- **WORK ORDER**: Set down every entry exactly as it was written.

- **DATA SHOWN**:
○ ○ ○ ○ ○ ○ ○
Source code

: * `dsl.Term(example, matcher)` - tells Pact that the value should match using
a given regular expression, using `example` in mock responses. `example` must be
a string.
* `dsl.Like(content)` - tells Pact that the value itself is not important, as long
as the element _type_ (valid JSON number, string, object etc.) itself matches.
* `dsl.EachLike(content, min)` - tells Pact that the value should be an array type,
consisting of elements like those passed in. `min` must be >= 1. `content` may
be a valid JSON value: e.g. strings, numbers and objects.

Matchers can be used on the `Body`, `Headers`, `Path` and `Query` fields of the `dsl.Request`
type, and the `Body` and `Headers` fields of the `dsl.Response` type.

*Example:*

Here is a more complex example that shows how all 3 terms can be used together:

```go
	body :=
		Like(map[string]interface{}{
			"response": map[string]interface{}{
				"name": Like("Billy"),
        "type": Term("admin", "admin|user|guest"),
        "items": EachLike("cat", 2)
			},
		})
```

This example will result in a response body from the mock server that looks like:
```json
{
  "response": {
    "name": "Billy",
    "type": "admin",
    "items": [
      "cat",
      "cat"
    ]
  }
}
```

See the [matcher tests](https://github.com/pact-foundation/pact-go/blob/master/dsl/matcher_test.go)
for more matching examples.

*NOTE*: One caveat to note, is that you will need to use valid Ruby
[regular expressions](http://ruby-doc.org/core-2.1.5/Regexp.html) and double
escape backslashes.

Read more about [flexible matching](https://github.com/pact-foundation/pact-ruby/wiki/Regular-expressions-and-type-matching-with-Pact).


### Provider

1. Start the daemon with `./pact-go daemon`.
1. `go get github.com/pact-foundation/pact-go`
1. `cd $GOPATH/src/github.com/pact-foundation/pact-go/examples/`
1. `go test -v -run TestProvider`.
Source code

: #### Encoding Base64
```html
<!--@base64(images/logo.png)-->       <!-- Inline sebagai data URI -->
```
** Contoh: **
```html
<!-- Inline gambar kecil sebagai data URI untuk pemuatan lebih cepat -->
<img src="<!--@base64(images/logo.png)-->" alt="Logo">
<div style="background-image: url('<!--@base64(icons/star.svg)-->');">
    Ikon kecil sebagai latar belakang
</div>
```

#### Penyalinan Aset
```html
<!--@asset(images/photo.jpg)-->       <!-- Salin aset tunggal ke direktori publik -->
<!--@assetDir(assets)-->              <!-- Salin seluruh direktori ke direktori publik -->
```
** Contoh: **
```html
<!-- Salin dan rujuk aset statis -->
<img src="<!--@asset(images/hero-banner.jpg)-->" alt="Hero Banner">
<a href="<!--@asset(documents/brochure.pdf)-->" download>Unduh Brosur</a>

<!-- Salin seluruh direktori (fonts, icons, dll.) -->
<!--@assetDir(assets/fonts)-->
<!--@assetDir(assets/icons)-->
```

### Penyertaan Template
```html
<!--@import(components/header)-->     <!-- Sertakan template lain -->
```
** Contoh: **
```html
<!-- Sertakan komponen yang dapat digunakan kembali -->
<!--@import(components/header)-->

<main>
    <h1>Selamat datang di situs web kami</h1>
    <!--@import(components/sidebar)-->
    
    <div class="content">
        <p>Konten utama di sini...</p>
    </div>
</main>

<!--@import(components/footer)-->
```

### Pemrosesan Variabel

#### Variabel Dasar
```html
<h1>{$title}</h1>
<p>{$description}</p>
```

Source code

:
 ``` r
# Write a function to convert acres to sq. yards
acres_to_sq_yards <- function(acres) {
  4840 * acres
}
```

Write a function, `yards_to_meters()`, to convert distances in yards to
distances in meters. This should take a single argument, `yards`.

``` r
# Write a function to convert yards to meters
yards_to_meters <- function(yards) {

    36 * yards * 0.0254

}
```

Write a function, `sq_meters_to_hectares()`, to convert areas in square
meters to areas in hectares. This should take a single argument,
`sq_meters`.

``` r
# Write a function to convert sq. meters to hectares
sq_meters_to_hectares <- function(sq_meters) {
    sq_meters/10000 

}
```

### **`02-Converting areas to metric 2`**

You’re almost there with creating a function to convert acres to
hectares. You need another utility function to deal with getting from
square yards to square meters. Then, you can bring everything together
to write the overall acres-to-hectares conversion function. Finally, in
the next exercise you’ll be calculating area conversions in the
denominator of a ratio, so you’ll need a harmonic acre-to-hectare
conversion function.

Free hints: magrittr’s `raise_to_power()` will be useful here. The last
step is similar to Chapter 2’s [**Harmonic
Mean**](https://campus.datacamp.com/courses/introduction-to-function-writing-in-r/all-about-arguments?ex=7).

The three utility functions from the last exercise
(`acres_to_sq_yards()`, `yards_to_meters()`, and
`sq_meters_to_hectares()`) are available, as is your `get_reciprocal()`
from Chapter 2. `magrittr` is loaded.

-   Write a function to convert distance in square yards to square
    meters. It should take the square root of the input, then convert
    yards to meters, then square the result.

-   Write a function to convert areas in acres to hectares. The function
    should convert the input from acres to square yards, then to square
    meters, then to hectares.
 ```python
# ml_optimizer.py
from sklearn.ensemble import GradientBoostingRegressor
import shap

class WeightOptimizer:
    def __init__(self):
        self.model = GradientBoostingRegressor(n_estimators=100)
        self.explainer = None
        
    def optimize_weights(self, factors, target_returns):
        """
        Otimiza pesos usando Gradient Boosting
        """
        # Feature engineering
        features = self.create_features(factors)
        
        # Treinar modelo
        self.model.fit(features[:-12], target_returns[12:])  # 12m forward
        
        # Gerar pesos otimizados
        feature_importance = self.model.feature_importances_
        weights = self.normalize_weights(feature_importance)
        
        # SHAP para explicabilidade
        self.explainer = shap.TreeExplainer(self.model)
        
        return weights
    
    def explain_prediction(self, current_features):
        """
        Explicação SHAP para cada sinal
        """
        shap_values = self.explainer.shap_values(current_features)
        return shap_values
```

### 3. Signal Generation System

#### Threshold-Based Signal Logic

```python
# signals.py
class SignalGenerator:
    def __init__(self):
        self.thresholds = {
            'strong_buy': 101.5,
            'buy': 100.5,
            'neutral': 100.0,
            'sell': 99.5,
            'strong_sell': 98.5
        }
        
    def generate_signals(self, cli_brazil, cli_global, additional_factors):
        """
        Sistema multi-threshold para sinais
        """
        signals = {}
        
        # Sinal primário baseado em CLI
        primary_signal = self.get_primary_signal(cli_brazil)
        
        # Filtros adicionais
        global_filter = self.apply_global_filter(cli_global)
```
○ ○ ○ ○ ○ ○ ○
- **SOLUTION**:
Source code

: * `dsl.Term(example, matcher)` - tells Pact that the value should match using
a given regular expression, using `example` in mock responses. `example` must be
a string.
* `dsl.Like(content)` - tells Pact that the value itself is not important, as long
as the element _type_ (valid JSON number, string, object etc.) itself matches.
* `dsl.EachLike(content, min)` - tells Pact that the value should be an array type,
consisting of elements like those passed in. `min` must be >= 1. `content` may
be a valid JSON value: e.g. strings, numbers and objects.

Matchers can be used on the `Body`, `Headers`, `Path` and `Query` fields of the `dsl.Request`
type, and the `Body` and `Headers` fields of the `dsl.Response` type.

*Example:*

Here is a more complex example that shows how all 3 terms can be used together:

```go
	body :=
		Like(map[string]interface{}{
			"response": map[string]interface{}{
				"name": Like("Billy"),
        "type": Term("admin", "admin|user|guest"),
        "items": EachLike("cat", 2)
			},
		})
```

This example will result in a response body from the mock server that looks like:
```json
{
  "response": {
    "name": "Billy",
    "type": "admin",
    "items": [
      "cat",
      "cat"
    ]
  }
}
```

See the [matcher tests](https://github.com/pact-foundation/pact-go/blob/master/dsl/matcher_test.go)
for more matching examples.

*NOTE*: One caveat to note, is that you will need to use valid Ruby
[regular expressions](http://ruby-doc.org/core-2.1.5/Regexp.html) and double
escape backslashes.

Read more about [flexible matching](https://github.com/pact-foundation/pact-ruby/wiki/Regular-expressions-and-type-matching-with-Pact).


### Provider

1. Start the daemon with `./pact-go daemon`.
1. `go get github.com/pact-foundation/pact-go`
1. `cd $GOPATH/src/github.com/pact-foundation/pact-go/examples/`
1. `go test -v -run TestProvider`.
Source code

: #### Encoding Base64
```html
<!--@base64(images/logo.png)-->       <!-- Inline sebagai data URI -->
```
** Contoh: **
```html
<!-- Inline gambar kecil sebagai data URI untuk pemuatan lebih cepat -->
<img src="<!--@base64(images/logo.png)-->" alt="Logo">
<div style="background-image: url('<!--@base64(icons/star.svg)-->');">
    Ikon kecil sebagai latar belakang
</div>
```

#### Penyalinan Aset
```html
<!--@asset(images/photo.jpg)-->       <!-- Salin aset tunggal ke direktori publik -->
<!--@assetDir(assets)-->              <!-- Salin seluruh direktori ke direktori publik -->
```
** Contoh: **
```html
<!-- Salin dan rujuk aset statis -->
<img src="<!--@asset(images/hero-banner.jpg)-->" alt="Hero Banner">
<a href="<!--@asset(documents/brochure.pdf)-->" download>Unduh Brosur</a>

<!-- Salin seluruh direktori (fonts, icons, dll.) -->
<!--@assetDir(assets/fonts)-->
<!--@assetDir(assets/icons)-->
```

### Penyertaan Template
```html
<!--@import(components/header)-->     <!-- Sertakan template lain -->
```
** Contoh: **
```html
<!-- Sertakan komponen yang dapat digunakan kembali -->
<!--@import(components/header)-->

<main>
    <h1>Selamat datang di situs web kami</h1>
    <!--@import(components/sidebar)-->
    
    <div class="content">
        <p>Konten utama di sini...</p>
    </div>
</main>

<!--@import(components/footer)-->
```

### Pemrosesan Variabel

#### Variabel Dasar
```html
<h1>{$title}</h1>
<p>{$description}</p>
```

Source code

:
 ``` r
# Write a function to convert acres to sq. yards
acres_to_sq_yards <- function(acres) {
  4840 * acres
}
```

Write a function, `yards_to_meters()`, to convert distances in yards to
distances in meters. This should take a single argument, `yards`.

``` r
# Write a function to convert yards to meters
yards_to_meters <- function(yards) {

    36 * yards * 0.0254

}
```

Write a function, `sq_meters_to_hectares()`, to convert areas in square
meters to areas in hectares. This should take a single argument,
`sq_meters`.

``` r
# Write a function to convert sq. meters to hectares
sq_meters_to_hectares <- function(sq_meters) {
    sq_meters/10000 

}
```

### **`02-Converting areas to metric 2`**

You’re almost there with creating a function to convert acres to
hectares. You need another utility function to deal with getting from
square yards to square meters. Then, you can bring everything together
to write the overall acres-to-hectares conversion function. Finally, in
the next exercise you’ll be calculating area conversions in the
denominator of a ratio, so you’ll need a harmonic acre-to-hectare
conversion function.

Free hints: magrittr’s `raise_to_power()` will be useful here. The last
step is similar to Chapter 2’s [**Harmonic
Mean**](https://campus.datacamp.com/courses/introduction-to-function-writing-in-r/all-about-arguments?ex=7).

The three utility functions from the last exercise
(`acres_to_sq_yards()`, `yards_to_meters()`, and
`sq_meters_to_hectares()`) are available, as is your `get_reciprocal()`
from Chapter 2. `magrittr` is loaded.

-   Write a function to convert distance in square yards to square
    meters. It should take the square root of the input, then convert
    yards to meters, then square the result.

-   Write a function to convert areas in acres to hectares. The function
    should convert the input from acres to square yards, then to square
    meters, then to hectares.
 ```python
# ml_optimizer.py
from sklearn.ensemble import GradientBoostingRegressor
import shap

class WeightOptimizer:
    def __init__(self):
        self.model = GradientBoostingRegressor(n_estimators=100)
        self.explainer = None
        
    def optimize_weights(self, factors, target_returns):
        """
        Otimiza pesos usando Gradient Boosting
        """
        # Feature engineering
        features = self.create_features(factors)
        
        # Treinar modelo
        self.model.fit(features[:-12], target_returns[12:])  # 12m forward
        
        # Gerar pesos otimizados
        feature_importance = self.model.feature_importances_
        weights = self.normalize_weights(feature_importance)
        
        # SHAP para explicabilidade
        self.explainer = shap.TreeExplainer(self.model)
        
        return weights
    
    def explain_prediction(self, current_features):
        """
        Explicação SHAP para cada sinal
        """
        shap_values = self.explainer.shap_values(current_features)
        return shap_values
```

### 3. Signal Generation System

#### Threshold-Based Signal Logic

```python
# signals.py
class SignalGenerator:
    def __init__(self):
        self.thresholds = {
            'strong_buy': 101.5,
            'buy': 100.5,
            'neutral': 100.0,
            'sell': 99.5,
            'strong_sell': 98.5
        }
        
    def generate_signals(self, cli_brazil, cli_global, additional_factors):
        """
        Sistema multi-threshold para sinais
        """
        signals = {}
        
        # Sinal primário baseado em CLI
        primary_signal = self.get_primary_signal(cli_brazil)
        
        # Filtros adicionais
        global_filter = self.apply_global_filter(cli_global)
```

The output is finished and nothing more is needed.